For instance this model:

tf.set_random_seed(42)

model = keras.models.Sequential([
    keras.layers.Input(shape=(len(df_train.columns) - 1)),
    keras.layers.Dense(512, activation='relu',
                      kernel_regularizer=keras.regularizers.l2(0.01)),
    keras.layers.Dense(256, activation='linear',
                      kernel_regularizer=keras.regularizers.l2(0.01)),
    keras.layers.Dense(128, activation='relu',
                      kernel_regularizer=keras.regularizers.l2(0.01)),
    keras.layers.Dense(64, activation='linear',
                      kernel_regularizer=keras.regularizers.l2(0.01)),
    keras.layers.Dense(1, activation='sigmoid',
                       kernel_regularizer=keras.regularizers.l2(0.01))
])

model.compile(keras.optimizers.Adam(lr=0.001), 'binary_crossentropy', metrics=['acc'])
model.summary()

Gave me a auc score of 0.62 after 50 iterations. Slightly worse than a pure linear regression.

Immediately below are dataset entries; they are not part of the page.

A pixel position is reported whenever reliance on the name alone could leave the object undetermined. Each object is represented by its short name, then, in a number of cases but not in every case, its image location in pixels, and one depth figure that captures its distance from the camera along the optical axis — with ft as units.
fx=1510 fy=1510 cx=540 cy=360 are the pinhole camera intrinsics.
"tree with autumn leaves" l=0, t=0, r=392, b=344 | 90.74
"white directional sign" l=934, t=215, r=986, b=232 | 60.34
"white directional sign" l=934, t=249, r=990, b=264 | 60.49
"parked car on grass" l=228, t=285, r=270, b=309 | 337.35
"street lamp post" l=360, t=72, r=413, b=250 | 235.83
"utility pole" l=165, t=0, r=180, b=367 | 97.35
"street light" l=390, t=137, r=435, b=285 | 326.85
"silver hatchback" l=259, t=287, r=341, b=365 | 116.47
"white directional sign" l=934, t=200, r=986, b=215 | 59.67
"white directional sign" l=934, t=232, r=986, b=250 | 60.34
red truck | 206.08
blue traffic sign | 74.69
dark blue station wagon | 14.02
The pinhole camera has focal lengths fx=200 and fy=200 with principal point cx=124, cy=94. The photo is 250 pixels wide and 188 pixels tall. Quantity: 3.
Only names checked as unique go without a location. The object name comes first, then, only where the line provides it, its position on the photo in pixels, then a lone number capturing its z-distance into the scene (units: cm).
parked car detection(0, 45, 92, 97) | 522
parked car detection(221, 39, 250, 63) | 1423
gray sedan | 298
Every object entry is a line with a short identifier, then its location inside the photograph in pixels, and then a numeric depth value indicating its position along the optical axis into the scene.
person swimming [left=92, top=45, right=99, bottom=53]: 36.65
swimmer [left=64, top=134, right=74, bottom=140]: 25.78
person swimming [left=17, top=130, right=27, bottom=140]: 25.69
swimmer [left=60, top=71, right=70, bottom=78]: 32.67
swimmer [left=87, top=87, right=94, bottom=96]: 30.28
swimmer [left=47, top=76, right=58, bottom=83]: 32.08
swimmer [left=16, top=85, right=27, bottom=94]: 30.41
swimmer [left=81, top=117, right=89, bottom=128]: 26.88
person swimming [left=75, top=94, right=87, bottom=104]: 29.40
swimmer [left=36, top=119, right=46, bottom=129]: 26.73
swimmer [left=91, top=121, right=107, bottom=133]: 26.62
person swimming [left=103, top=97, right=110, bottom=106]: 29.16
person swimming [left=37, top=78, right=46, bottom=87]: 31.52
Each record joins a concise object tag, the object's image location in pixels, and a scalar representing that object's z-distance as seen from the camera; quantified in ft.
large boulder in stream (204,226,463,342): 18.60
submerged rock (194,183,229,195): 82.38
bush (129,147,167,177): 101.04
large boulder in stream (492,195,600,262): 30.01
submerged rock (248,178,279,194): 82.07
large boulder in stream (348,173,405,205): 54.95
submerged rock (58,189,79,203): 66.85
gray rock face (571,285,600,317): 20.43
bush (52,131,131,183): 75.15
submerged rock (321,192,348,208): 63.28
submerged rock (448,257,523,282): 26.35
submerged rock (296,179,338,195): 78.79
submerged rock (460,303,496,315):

I understand that you asked specifically about keras, however I tried using an LGBM model and that yielded an auc score of 0.78 which is significantly better.

import lightgbm as lgb

train_data = lgb.Dataset(df_train[data_cols].values, label=df_train['Class'])
eval_data = lgb.Dataset(df_test[data_cols].values, label=df_test['Class'])

param = {
    'num_leaves': 31,
    'objective': 'binary',
    'metric': 'auc',
}

bst = lgb.train(param, train_data, 500, valid_sets=[eval_data],
                early_stopping_rounds=5)
bst.save_model('model.txt', num_iteration=bst.best_iteration)

That leads me to believe that for this type of problem decision trees have higher accuracy; perhaps other members of this forum can suggest ways to achieve similar results with keras...

I thought that although this post doesn't really answer your question, it may be of interest to you.